Dubes Rusia: Sukhoi Tetap Dikirim Akhir Bulan

kematian tiga teknisi tersebut tidak mempengaruhi kerja para teknisi Rusia yang lain.
Kamis, 16 September 2010
Oleh : Elin Yunita Kristanti
Pesawat Sukhoi TNI AU

VIVAnews -- Kematian tiga teknisi  Rusia di Makassar tak akan menghambat kerjasama jual beli pesawat tempur Sukhoi.

Duta Besar Rusia untuk Indonesia, Alexander Ivanov mengatakan, Rusia akan tetap melakukan pengiriman terakhir sesuai yang  dijadwalkan yakni pada akhir September 2010.

"Upacara serah terima akan diadakan akhir bulan ini," kata Alexander Ivanov, seperti dimuat situs berita Rusia, Ria Novosti, Kamis 16 September 2010.

Pada Agustus 2007 lalu kontrak senilai US$300 juta ditandatangani terkait pengadaan enam pesawat SU-30 MK. Tiga pesawat dikirim pada 2009, sementara dua lainnya diserahterimakan 10 September 2010 lalu. Sisanya dikirim akhir September.

Angkatan Bersenjata Indonesia ingin pesawat-pesawat tersebut ambil bagian dalam parade militer memperingati hari jadi Tentara Nasional Indonesia (TNI) pada 5 Oktober 2010.

Alexander Ivanov mengatakan, kematian tiga teknisi tersebut tidak mempengaruhi kerja para spesialis teknisi Rusia yang lain di Makassar. Juga para ahli yang bekerja merakit pesawat tempur Sukhoi yang akan dikirimkan akhir September.

Sergei Voronin, Alexander Poltorak and Viktor Safonov datang ke Makassar pada 5 September 2010 dari Kota Komsomolsk-on-Amur, Russia.
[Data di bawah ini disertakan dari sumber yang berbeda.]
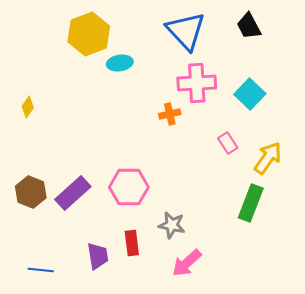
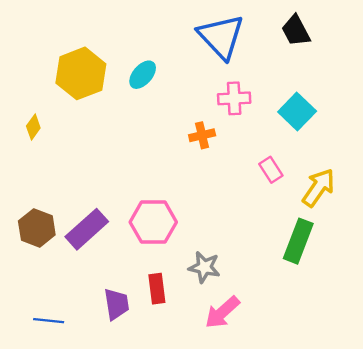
yellow hexagon: (89, 34) -> (81, 73), moved
cyan ellipse: (120, 63) -> (143, 75), turned -40
pink cross: (197, 83) -> (234, 98), size x0.7

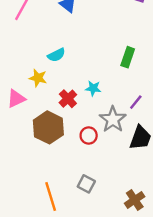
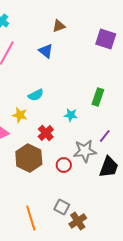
cyan star: (93, 88) -> (71, 115), moved
gray star: (113, 119) -> (85, 151), turned 30
brown cross: (135, 200) -> (78, 221), moved

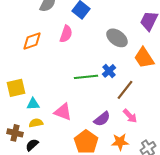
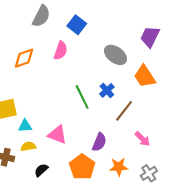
green line: (86, 77) -> (82, 97), turned 70
pink arrow: (130, 116) -> (142, 139), moved
purple semicircle: (102, 119) -> (99, 142), turned -30
black semicircle: (32, 145) -> (41, 170), moved

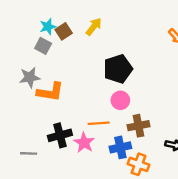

Mereka tewas seminggu kemudian, Senin 13 September 2010.

Tiga ahli dari Rusia itu bertugas membantu TNI AU memelihara pesawat tempur Sukhoi -- atau yang juga dikenal sebagai SU-fighter -- yang baru dikirim ke pangkalan udara Makassar.

Meski dugaan bahwa tiga teknisi diracun dinyatakan tidak berdasar, Dubes Alexander Ivanov mengatakan, penyebab sesungguhnya belum secara resmi diumumkan.